Work request |
Nothing but the records, repeated word for word and free of pictures, belongs in the answer.

Data supplied |
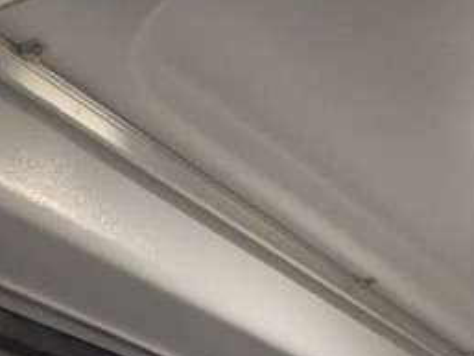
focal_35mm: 87
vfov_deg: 12.1
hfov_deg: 22.5
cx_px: 252
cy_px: 950
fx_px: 1192
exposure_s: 1/86.2
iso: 310
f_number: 2.2
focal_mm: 2.35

Completed exercise |
focal_35mm: 87
vfov_deg: 12.1
hfov_deg: 22.5
cx_px: 252
cy_px: 950
fx_px: 1192
exposure_s: 1/86.2
iso: 310
f_number: 2.2
focal_mm: 2.35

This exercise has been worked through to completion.